Coke CEO bullish about economy, concerned about government policies

WASHINGTON -- Coca-Cola Co.'s CEO doesn't like the U.S. government's policies on corporate taxation, foreign trade and entrepreneurship.

But despite more favorable policies and growth opportunities elsewhere, the company that has its roots in Atlanta has no plans to leave Atlanta, Coca-Cola CEO Muhtar Kent indicated Thursday in Washington.

"We have been proud to be part of Atlanta for 124 years ... and we will continue to be a very, very proud supporter of the local communities in Georgia and Atlanta," Kent said at the National Press Club. The company is doing a major renovation of its North Avenue campus in Atlanta.

Speaking about a block away from the White House, Kent said unfavorable tax rates on foreign profits and low national investments in education and entrepreneurship in the United States worry him.

But Kent made it clear he's very bullish on the U.S. economy.

"Our darkest days have passed," he said. "We’re beginning to see the first rays of light through that long, dark tunnel."

He pointed out that the volume of Coca-Cola's beverage sales has grown for two straight quarters in North America -- the first time that has happened in five years.

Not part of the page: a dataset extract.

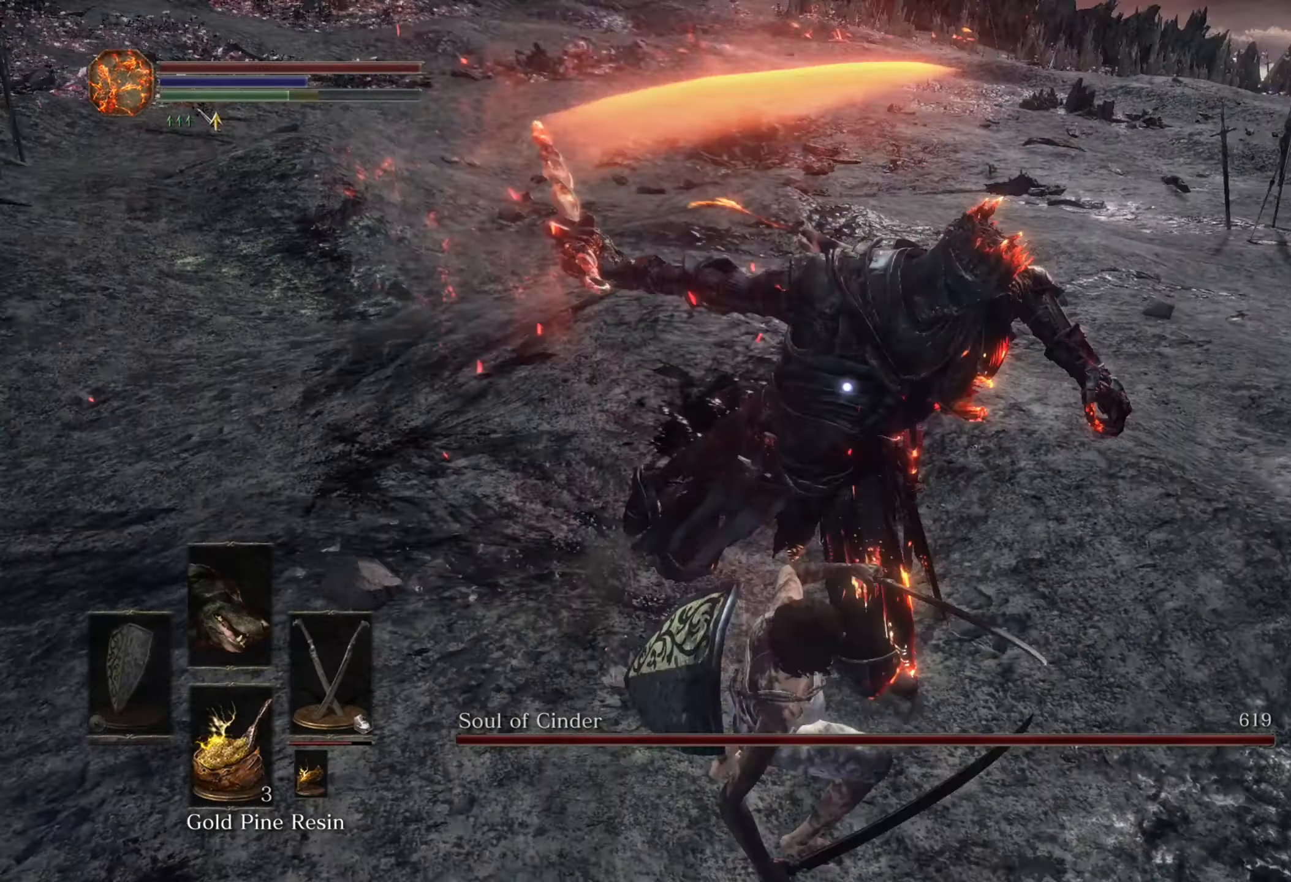
Gameplay with a controller (PlayStation layout); each line is a JSON object with the inputs held at the frame after it. "events" lists button and stick changes between this image and that frame as [ms after this image, input, new state], when the widget could be followed in between. Not read: CIRCLE L3 R2.
{"buttons": [], "left_stick": "down", "right_stick": "center", "events": []}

The company's $12 billion purchase of its biggest bottling company, Coca-Cola Enterprises, and a $115 million expansion of a citrus processing plant in Florida earlier this year, he added, are evidence that the company feels good about the direction of the economy.

"Our bullishness on America is not some form of blind optimism," Kent said. "There are trends and dynamics here that are real and tangible and have long-term positive implications."

For the economy to keep growing, however, the country must to do more to encourage entrepreneurship and innovation, invest more in education and improve foreign trade policies, Kent said. He also said the government should focus less on regulation and taxes -- not surprising given rumblings of possible soda taxes this year in New York and other locales.

"If we -- together -- create the right climate for investment, entrepreneurship and competitiveness, there is no limit to how far we can advance over the coming decade," he added.

Staff writer Jeremiah McWilliams contributed to this article.